Mt. McKinley (2011) - Day 02

Mt. McKinley (2011) - Day 02

Anchorage to Talkeetna; gear checks; packing

03:00 - Our over night stay at the Mariott Anchorage Downtown was pleasant. We strolled around the city late at night after spending most of the day in planes and airports. There really isn't any point or purpose to Anchorage as far as I can tell ... except that it serves as the entry point for my Apple products when they ship directly from China.


13:00 - Denali Overland picked us up on-time and ushered us (and two French climbers - Pierre and some L-name that I couldn't understand, much less pronounce or spell) to Wasilla for some final grocery shopping at Fred-Meyers. We grabbed bacon bits, salmon, butter, ramen, ear plugs, toilet paper - the necessities.


14:00 - Our ground transportation concluded at the Sheldon airplane hangar and we started gear sorting and packing. Wes' delusions of sub-80 pound loads were a distant memory. Unexplainably, our respective gear weighed in at nearly the same amount - just over one hundred pounds each, not counting the three gallons (twenty-four pounds) of fuel we'll gradually burn for the sake of hot water. We'll each carry some forty-six pounds of food; enough for us to eat two pounds a day for more than twenty days. That's a lot of food.

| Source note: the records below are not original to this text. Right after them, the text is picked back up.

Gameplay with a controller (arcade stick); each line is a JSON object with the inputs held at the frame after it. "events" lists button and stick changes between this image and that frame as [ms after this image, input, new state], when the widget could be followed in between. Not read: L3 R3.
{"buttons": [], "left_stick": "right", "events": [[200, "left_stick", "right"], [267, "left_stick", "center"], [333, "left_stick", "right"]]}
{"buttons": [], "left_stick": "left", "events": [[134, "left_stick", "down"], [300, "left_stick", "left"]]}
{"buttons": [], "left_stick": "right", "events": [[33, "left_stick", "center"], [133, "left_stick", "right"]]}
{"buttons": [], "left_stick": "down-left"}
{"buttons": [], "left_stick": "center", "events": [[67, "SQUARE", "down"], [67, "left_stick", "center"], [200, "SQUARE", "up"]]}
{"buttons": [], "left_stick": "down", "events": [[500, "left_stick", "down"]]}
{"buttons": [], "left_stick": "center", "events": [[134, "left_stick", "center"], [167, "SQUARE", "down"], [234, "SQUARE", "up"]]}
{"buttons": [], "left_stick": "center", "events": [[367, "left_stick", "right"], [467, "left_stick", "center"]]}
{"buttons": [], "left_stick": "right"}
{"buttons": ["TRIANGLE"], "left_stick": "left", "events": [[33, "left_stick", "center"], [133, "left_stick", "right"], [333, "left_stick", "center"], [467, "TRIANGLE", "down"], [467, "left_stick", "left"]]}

16:00 - Alaska Mountaineering School has a gear shop in Talkeetna and we paid them a visit; not a overly expensive visit, suprisingly. We each replaced our duffel bags with new thin, light-weight duffels that aren't water proof, but also aren't six pounds. My Mountain Hardwear duffel is designed to withstand the rigors of airport travel (the most brutal test of baggage strength known to man) and that's way over-kill for glaciers and mountaineering.


18:00 - Dinner this evening was at Mountain High Pizza. Desert (berry cobbler -sort of - and ice cream) was from the Roadhouse Cafe. It rained briefly. The moquitos were out in force. The merlot was good despite being Yellowtail. I am looking forward to the post-climb pizza, wine and cobbler. I think I just climb to eat. And I know Wes just climbs to eat. He speaks of it regularly.

Sheldon Air put us up at the most conveniently located hostel ever - House of the Seven Trees - which is next door to the pizza place, across the street from the cafe and two doors down from the bar. Food and liquor has never been so accessible. Although in early season, like now, those amenities lack a certain abundance. The town seems very dead compared to years past. Things were much more lively by this point in '08 and '09.

Breakfast tomorrow - which is always an important topic for us, the night before - will be at the Roadhouse. The "standard half" for both of us, I expect. Following that delicious and filling meal, we'll spend an hour or more being lectured - for a third time - about the perils of mountaineering. The lecture will include a slideshow, which should be rated "R", consisting largely of frost bite pictures and otherwise very sad looking people who apparently chose not to heed the lectures delivered to them.

Following the small but inevitable bout with depression and anxiety that follows that lecture, and with CMC, climbing permit and "Big Test Icicles" cache stickers in-hand, we'll traipse across town to the airport, change clothes, toss our extra crap in the storage room, and eagerly jump onto the plane, somehow managing to ignore the pain we know awaits us.

Talkeetna ... a quaint little drinking town with a climbing problem.